REQUIREMENT
Exclude all pictures. Then restate, word for word, the entries from the first line through the line that contains "of health care".

SUPPLIED MATERIAL
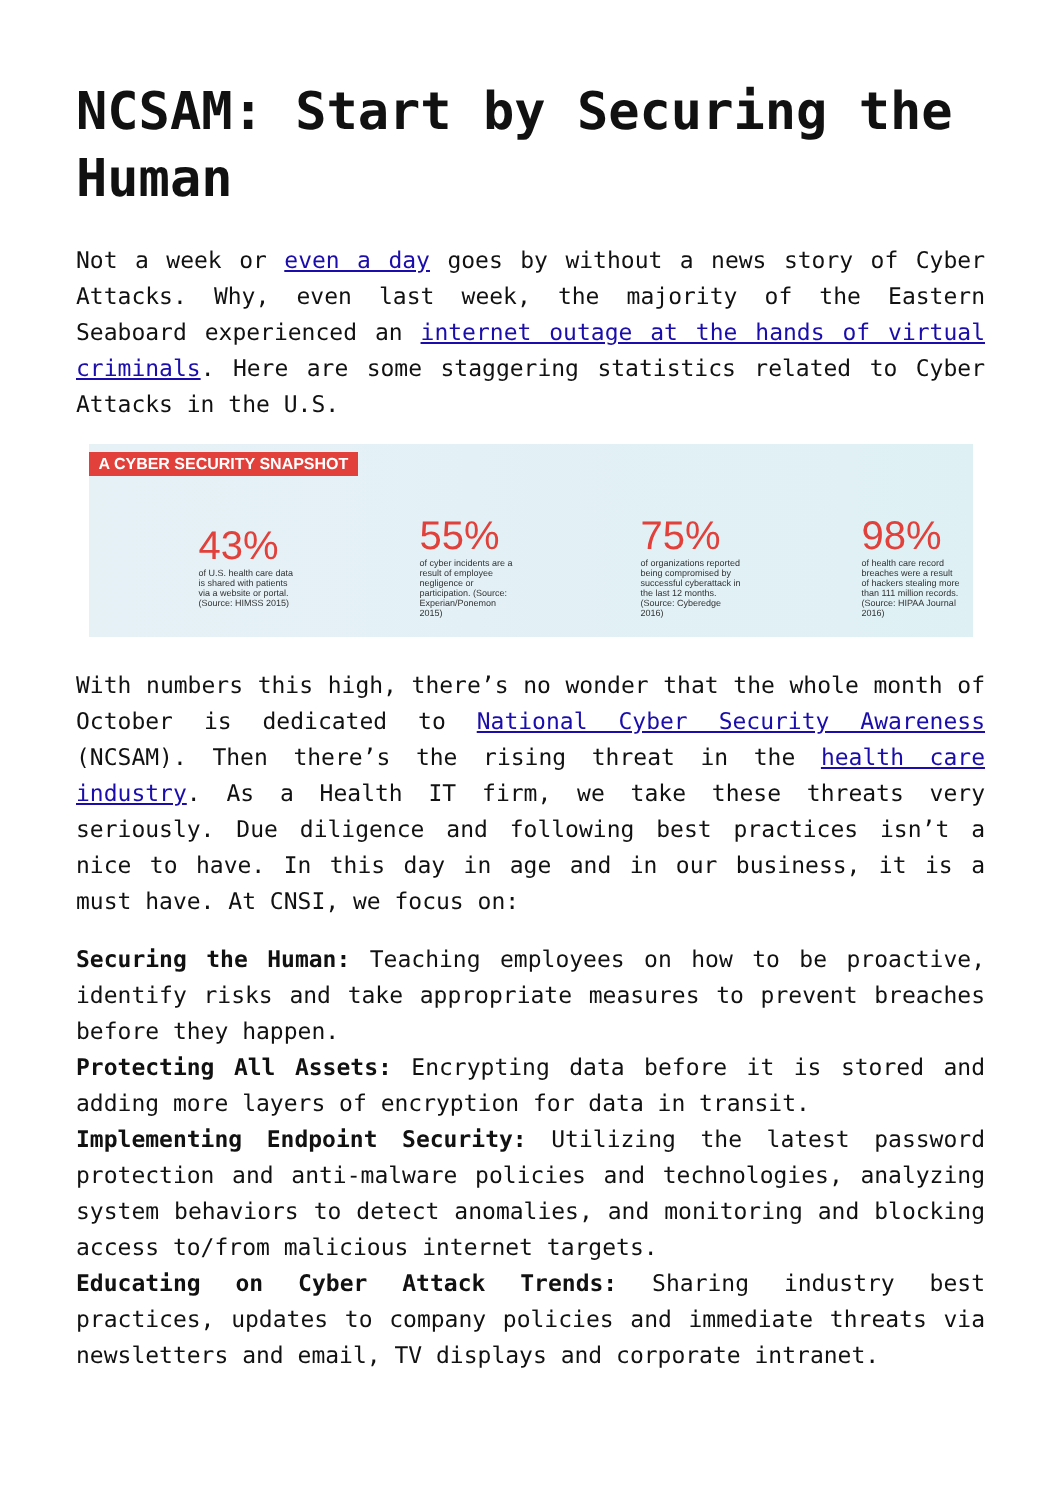NCSAM: Start by Securing the Human
Not a week or even a day goes by without a news story of Cyber Attacks. Why, even last week, the majority of the Eastern Seaboard experienced an internet outage at the hands of virtual criminals. Here are some staggering statistics related to Cyber Attacks in the U.S.
A CYBER SECURITY SNAPSHOT
43%
of U.S. health care data is shared with patients via a website or portal. (Source: HIMSS 2015)
55%
of cyber incidents are a result of employee negligence or participation. (Source: Experian/Ponemon 2015)
75%
of organizations reported being compromised by successful cyberattack in the last 12 months. (Source: Cyberedge 2016)
98%
of health care record breaches were a result of hackers stealing more than 111 million records. (Source: HIPAA Journal 2016)
With numbers this high, there’s no wonder that the whole month of October is dedicated to National Cyber Security Awareness (NCSAM). Then there’s the rising threat in the health care industry. As a Health IT firm, we take these threats very seriously. Due diligence and following best practices isn’t a nice to have. In this day in age and in our business, it is a must have. At CNSI, we focus on:
Securing the Human: Teaching employees on how to be proactive, identify risks and take appropriate measures to prevent breaches before they happen.
Protecting All Assets: Encrypting data before it is stored and adding more layers of encryption for data in transit.
Implementing Endpoint Security: Utilizing the latest password protection and anti-malware policies and technologies, analyzing system behaviors to detect anomalies, and monitoring and blocking access to/from malicious internet targets.
Educating on Cyber Attack Trends: Sharing industry best practices, updates to company policies and immediate threats via newsletters and email, TV displays and corporate intranet.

EXPECTED ANSWER
NCSAM: Start by Securing the Human
Not a week or even a day goes by without a news story of Cyber Attacks. Why, even last week, the majority of the Eastern Seaboard experienced an internet outage at the hands of virtual criminals. Here are some staggering statistics related to Cyber Attacks in the U.S.
A CYBER SECURITY SNAPSHOT
43%
of U.S. health care data is shared with patients via a website or portal. (Source: HIMSS 2015)
55%
of cyber incidents are a result of employee negligence or participation. (Source: Experian/Ponemon 2015)
75%
of organizations reported being compromised by successful cyberattack in the last 12 months. (Source: Cyberedge 2016)
98%
of health care record breaches were a result of hackers stealing more than 111 million records. (Source: HIPAA Journal 2016)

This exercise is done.